One thing to remember, if you plant hardwoods, you won't get to enjoy reaping the benefits (mast, lumber value, and wildlife cover) from them as they grow slow. So, if you plant hardwoods, you will be planting the property for your kids and grandkids benefit, assuming the property stays in the family. If you want some faster growing wildlife cover, then you should probably consider something besides hardwoods. This is why we plant a combination of shrubs, softwoods (fast growing) and hardwoods, so you and the wildlife get more of an immediate benefit and your family will get the timber value benefit in 50-100 years.
 
Stihly, plant some of them up there and get the good heat, and you'll stop craving that oak! - I was checking some tree range maps, and the native range goes well into Ontario.

Stihly, I was leaning toward the burr oak for what seems like a somewhat faster growth rate than white oak. Also, I have some good stands of white oak out in the woods that I could likely harvest some acorns from and grow some from seed (a good old fashioned feel-good project). Firewood is more likely than timber as a use, but in 50-100 years, who knows?
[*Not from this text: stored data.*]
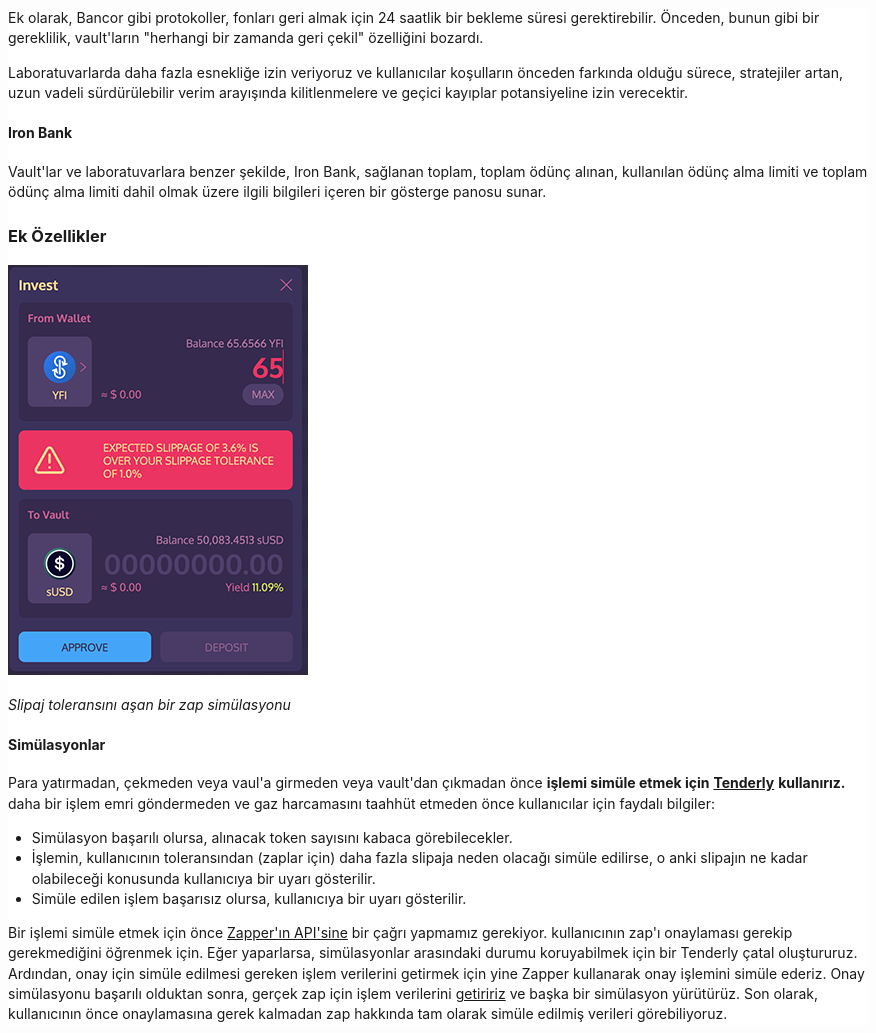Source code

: Ek olarak, Bancor gibi protokoller, fonları geri almak için 24 saatlik bir bekleme süresi gerektirebilir. Önceden, bunun gibi bir gereklilik, vault'ların "herhangi bir zamanda geri çekil" özelliğini bozardı.

Laboratuvarlarda daha fazla esnekliğe izin veriyoruz ve kullanıcılar koşulların önceden farkında olduğu sürece, stratejiler artan, uzun vadeli sürdürülebilir verim arayışında kilitlenmelere ve geçici kayıplar potansiyeline izin verecektir.

#### Iron Bank

Vault'lar ve laboratuvarlara benzer şekilde, Iron Bank, sağlanan toplam, toplam ödünç alınan, kullanılan ödünç alma limiti ve toplam ödünç alma limiti dahil olmak üzere ilgili bilgileri içeren bir gösterge panosu sunar.

### Ek Özellikler

![](image10.png)

_Slipaj toleransını aşan bir zap simülasyonu_

#### Simülasyonlar

Para yatırmadan, çekmeden veya vaul'a girmeden veya vault'dan çıkmadan önce **işlemi simüle etmek için** [**Tenderly**](https://tenderly.co/) **kullanırız.** daha bir işlem emri göndermeden ve gaz harcamasını taahhüt etmeden önce kullanıcılar için faydalı bilgiler:

-   Simülasyon başarılı olursa, alınacak token sayısını kabaca görebilecekler.
-   İşlemin, kullanıcının toleransından (zaplar için) daha fazla slipaja neden olacağı simüle edilirse, o anki slipajın ne kadar olabileceği konusunda kullanıcıya bir uyarı gösterilir.
-   Simüle edilen işlem başarısız olursa, kullanıcıya bir uyarı gösterilir.

Bir işlemi simüle etmek için önce [Zapper'ın API'sine](https://docs.zapper.fi/zapper-api/api-guides/zap-in#check-zap-allowance) bir çağrı yapmamız gerekiyor. kullanıcının zap'ı onaylaması gerekip gerekmediğini öğrenmek için. Eğer yaparlarsa, simülasyonlar arasındaki durumu koruyabilmek için bir Tenderly çatal oluştururuz. Ardından, onay için simüle edilmesi gereken işlem verilerini getirmek için yine Zapper kullanarak onay işlemini simüle ederiz. Onay simülasyonu başarılı olduktan sonra, gerçek zap için işlem verilerini [getiririz](https://docs.zapper.fi/zapper-api/api-guides/zap-in#zap-in) ve başka bir simülasyon yürütürüz. Son olarak, kullanıcının önce onaylamasına gerek kalmadan zap hakkında tam olarak simüle edilmiş verileri görebiliyoruz.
I put the white pine in there, because there are still a few mixed pine/hardwood woods around, and they're some of the best hunting around. I do hate the pine plantations with a passion, but at least a few of them that were planted in the 60's here are starting to show signs of hardwoods coming up through them. Besides, it will give my dream home site protection from the wind and neighbors in the winter better than hardwoods. I also plan to use them on the border with crop fields, just for less need for pruning, they don't seem to reach for daylight as bad as most hardwoods are prone to.

I have sugar maples on my list, how much difference between the reds and the sugars? I'd like to give sugar bushing a try someday when I have more time.

Oaks don't do well up here because the soil is thin on top of bedrock, and even an oak can't easily put a taproot through Canadian Shield bedrock. We are planting some oaks on our lake property near Bemidji this season, though. I like the acorn idea.

I really like hunting the mixed pine/hardwood stands for deer. As you mentioned, they are prime. Can't stand those pinetations either.

Most any hardwood sap can be made into syrup. I've had syrup from birch before, and it was very good. Not sure about oak (tannins?). Other hardwoods just aren't as high in sugar content as the maples. Anyway, I know quite a few folks in northern MN who refine their syrup from northern red maple sap. Sugar maple may be slightly higher in sugar content, but probably not by much. There are a lot of big mature silver maples here in Ely as boulevard trees, and they get tapped every spring for sap/syrup. Sugar maple packs more BTUs as firewood than red, though, so if it'll grow where you are -- bonus!